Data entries
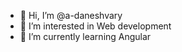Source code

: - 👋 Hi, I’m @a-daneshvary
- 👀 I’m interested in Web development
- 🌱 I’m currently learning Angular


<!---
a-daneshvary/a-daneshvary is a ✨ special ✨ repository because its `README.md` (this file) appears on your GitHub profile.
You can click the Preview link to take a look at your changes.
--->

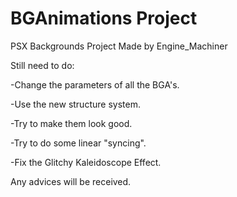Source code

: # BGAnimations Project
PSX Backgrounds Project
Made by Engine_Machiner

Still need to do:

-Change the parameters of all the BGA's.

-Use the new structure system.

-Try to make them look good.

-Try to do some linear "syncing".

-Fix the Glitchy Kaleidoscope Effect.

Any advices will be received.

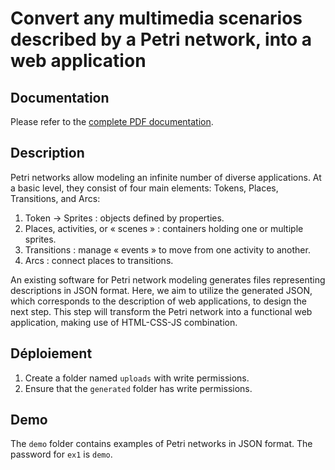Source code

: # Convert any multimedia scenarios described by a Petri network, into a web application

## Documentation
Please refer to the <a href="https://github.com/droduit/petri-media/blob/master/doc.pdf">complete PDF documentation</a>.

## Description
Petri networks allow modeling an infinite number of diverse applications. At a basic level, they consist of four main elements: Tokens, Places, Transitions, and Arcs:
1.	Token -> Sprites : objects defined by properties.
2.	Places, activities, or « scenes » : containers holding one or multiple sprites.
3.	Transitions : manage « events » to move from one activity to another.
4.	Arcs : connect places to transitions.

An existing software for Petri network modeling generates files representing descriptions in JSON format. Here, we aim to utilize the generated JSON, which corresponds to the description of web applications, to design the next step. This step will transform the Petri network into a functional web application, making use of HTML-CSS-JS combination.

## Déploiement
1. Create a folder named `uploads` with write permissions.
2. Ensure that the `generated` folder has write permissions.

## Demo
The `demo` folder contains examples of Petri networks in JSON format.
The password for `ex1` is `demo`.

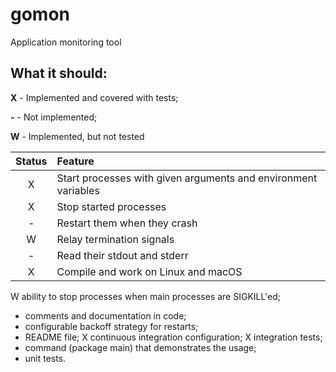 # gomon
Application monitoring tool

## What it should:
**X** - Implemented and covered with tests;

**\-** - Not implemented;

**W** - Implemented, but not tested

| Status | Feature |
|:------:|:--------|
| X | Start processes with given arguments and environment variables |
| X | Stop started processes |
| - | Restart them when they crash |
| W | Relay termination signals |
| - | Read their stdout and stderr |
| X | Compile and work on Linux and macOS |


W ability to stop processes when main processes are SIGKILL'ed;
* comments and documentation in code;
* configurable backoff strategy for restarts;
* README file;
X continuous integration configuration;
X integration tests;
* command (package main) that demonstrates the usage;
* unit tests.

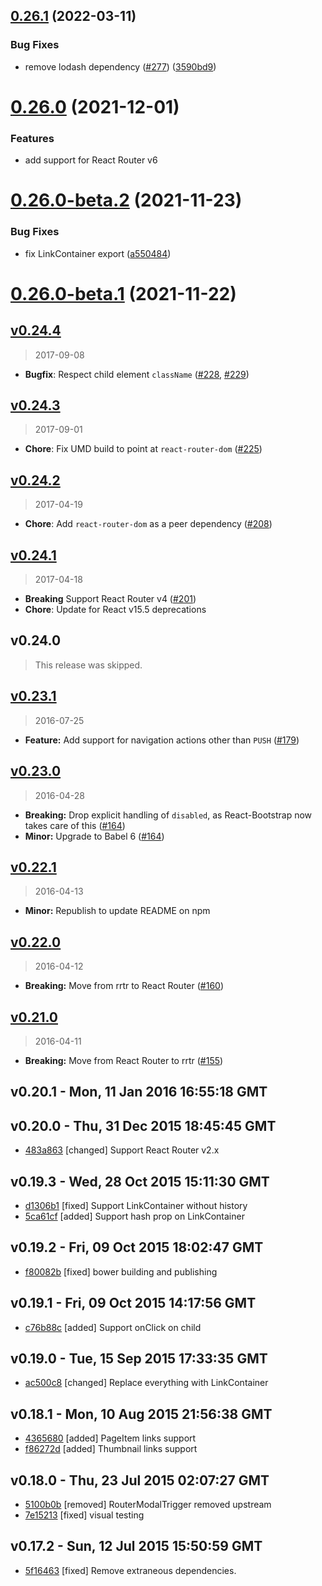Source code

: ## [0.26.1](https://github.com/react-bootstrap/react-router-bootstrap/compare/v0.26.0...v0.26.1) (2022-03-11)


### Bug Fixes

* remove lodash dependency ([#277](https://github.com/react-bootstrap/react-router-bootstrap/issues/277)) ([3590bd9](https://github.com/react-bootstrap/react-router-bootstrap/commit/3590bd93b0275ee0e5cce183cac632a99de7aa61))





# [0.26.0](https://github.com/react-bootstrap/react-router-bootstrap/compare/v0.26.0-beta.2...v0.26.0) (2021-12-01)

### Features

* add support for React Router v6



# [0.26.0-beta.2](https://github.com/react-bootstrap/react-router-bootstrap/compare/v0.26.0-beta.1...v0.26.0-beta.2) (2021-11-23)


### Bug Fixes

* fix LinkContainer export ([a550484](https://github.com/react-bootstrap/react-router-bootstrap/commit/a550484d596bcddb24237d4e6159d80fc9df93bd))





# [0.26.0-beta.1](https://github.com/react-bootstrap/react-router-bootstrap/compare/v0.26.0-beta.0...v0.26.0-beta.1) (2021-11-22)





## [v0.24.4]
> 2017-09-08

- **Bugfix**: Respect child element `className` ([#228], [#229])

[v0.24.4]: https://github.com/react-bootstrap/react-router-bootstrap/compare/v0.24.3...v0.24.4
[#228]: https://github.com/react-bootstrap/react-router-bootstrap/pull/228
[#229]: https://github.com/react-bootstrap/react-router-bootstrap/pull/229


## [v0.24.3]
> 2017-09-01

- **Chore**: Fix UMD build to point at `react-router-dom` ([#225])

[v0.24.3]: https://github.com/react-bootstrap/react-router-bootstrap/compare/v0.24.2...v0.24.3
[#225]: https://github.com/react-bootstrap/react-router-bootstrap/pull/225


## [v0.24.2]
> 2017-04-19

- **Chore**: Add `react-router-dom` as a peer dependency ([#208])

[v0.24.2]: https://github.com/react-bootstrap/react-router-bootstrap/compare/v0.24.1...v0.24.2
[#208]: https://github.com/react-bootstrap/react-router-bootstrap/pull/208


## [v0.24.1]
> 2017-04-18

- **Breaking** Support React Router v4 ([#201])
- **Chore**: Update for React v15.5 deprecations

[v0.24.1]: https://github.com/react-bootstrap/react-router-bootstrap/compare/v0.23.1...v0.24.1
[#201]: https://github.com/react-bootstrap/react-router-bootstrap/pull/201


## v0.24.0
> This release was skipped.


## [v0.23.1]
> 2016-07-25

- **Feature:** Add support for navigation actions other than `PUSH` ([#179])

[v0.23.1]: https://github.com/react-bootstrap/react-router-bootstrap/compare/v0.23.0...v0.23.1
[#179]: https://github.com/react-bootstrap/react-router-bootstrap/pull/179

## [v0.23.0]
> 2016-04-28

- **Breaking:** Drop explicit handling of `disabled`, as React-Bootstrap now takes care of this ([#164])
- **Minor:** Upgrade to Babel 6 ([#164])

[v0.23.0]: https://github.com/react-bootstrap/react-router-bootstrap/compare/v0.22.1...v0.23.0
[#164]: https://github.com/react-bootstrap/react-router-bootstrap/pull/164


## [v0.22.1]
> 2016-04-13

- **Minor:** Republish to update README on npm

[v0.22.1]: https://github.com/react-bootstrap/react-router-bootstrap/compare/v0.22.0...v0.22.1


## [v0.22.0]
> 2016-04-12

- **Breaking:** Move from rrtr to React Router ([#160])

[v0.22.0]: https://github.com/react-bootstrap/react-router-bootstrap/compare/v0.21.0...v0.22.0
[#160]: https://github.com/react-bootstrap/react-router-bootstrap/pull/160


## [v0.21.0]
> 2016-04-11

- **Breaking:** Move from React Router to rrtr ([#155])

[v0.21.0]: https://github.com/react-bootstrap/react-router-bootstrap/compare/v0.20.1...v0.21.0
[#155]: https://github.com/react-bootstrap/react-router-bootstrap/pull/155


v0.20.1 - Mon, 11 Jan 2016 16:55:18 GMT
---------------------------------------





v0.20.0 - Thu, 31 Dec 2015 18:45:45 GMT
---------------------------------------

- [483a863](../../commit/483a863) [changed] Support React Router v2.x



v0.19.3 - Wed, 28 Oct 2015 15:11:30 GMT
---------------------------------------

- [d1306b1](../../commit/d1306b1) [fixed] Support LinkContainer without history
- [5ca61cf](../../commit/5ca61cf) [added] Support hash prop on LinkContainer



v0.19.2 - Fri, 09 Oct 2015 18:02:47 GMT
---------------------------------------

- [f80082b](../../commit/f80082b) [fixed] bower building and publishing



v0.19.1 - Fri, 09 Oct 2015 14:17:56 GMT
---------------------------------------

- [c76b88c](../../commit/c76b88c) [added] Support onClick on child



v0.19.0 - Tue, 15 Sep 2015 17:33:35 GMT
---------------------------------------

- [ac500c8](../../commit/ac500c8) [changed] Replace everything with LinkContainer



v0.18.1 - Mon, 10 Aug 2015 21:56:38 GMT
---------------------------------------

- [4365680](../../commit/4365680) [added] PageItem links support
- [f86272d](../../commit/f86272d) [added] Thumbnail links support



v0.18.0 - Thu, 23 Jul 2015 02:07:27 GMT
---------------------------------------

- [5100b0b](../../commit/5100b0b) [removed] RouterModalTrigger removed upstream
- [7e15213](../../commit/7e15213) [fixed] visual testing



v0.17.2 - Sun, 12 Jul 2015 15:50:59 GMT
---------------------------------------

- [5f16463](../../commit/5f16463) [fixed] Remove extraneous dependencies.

...

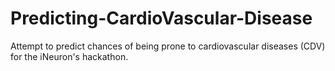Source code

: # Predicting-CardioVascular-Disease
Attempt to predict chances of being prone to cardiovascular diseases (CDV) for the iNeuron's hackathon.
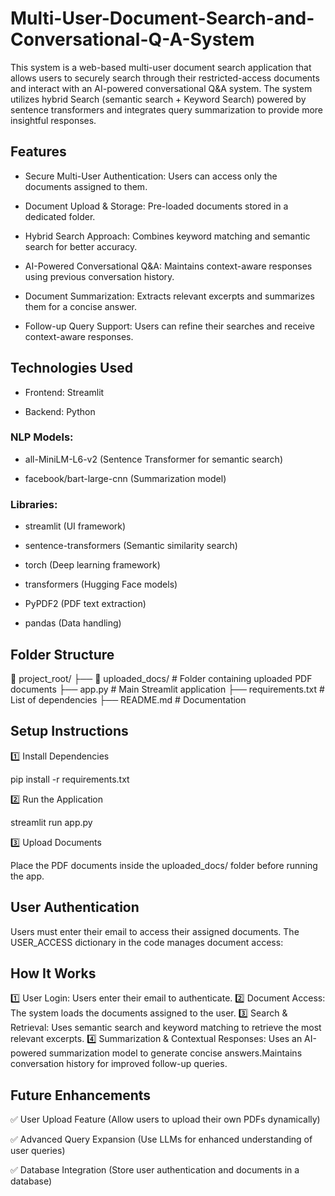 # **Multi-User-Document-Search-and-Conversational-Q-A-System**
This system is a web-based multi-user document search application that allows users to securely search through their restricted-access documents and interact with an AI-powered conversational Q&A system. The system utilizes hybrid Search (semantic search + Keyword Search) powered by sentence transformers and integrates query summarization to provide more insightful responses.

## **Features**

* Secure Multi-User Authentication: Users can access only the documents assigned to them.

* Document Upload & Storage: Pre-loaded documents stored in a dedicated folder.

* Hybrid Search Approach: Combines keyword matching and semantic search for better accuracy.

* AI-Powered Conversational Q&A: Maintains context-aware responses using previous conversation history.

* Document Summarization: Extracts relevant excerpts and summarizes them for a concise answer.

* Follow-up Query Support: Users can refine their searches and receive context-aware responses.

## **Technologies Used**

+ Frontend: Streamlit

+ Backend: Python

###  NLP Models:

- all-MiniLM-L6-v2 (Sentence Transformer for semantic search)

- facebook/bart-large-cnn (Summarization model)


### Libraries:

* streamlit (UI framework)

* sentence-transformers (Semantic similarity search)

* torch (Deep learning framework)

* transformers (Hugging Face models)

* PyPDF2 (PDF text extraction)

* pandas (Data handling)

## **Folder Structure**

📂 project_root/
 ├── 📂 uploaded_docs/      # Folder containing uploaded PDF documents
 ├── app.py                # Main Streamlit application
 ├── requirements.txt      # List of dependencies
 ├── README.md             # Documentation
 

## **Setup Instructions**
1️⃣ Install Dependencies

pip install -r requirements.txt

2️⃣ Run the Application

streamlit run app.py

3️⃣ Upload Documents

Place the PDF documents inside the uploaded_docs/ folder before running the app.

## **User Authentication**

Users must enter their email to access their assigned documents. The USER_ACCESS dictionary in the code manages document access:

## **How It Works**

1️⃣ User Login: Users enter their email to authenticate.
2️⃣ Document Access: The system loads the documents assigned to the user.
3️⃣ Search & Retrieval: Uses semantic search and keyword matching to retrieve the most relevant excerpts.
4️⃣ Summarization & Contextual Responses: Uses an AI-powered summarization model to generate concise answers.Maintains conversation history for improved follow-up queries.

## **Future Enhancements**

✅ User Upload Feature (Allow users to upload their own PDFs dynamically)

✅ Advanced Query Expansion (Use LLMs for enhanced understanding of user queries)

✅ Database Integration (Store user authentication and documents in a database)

--

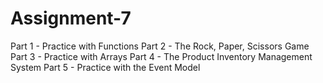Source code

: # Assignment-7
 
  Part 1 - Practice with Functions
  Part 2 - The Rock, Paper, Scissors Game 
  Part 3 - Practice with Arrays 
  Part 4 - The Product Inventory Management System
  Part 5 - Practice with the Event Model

- **Your assignment**
Quote the items word for word, beginning with the line that contains "- **Breaking:** Move from rrtr" and continuing through the line that contains "- [c76b88c](../../commit/c76b88c) [added]", with both of those lines included.

- **Solution for this exercise**
- **Breaking:** Move from rrtr to React Router ([#160])

[v0.22.0]: https://github.com/react-bootstrap/react-router-bootstrap/compare/v0.21.0...v0.22.0
[#160]: https://github.com/react-bootstrap/react-router-bootstrap/pull/160


## [v0.21.0]
> 2016-04-11

- **Breaking:** Move from React Router to rrtr ([#155])

[v0.21.0]: https://github.com/react-bootstrap/react-router-bootstrap/compare/v0.20.1...v0.21.0
[#155]: https://github.com/react-bootstrap/react-router-bootstrap/pull/155


v0.20.1 - Mon, 11 Jan 2016 16:55:18 GMT
---------------------------------------





v0.20.0 - Thu, 31 Dec 2015 18:45:45 GMT
---------------------------------------

- [483a863](../../commit/483a863) [changed] Support React Router v2.x



v0.19.3 - Wed, 28 Oct 2015 15:11:30 GMT
---------------------------------------

- [d1306b1](../../commit/d1306b1) [fixed] Support LinkContainer without history
- [5ca61cf](../../commit/5ca61cf) [added] Support hash prop on LinkContainer



v0.19.2 - Fri, 09 Oct 2015 18:02:47 GMT
---------------------------------------

- [f80082b](../../commit/f80082b) [fixed] bower building and publishing



v0.19.1 - Fri, 09 Oct 2015 14:17:56 GMT
---------------------------------------

- [c76b88c](../../commit/c76b88c) [added] Support onClick on child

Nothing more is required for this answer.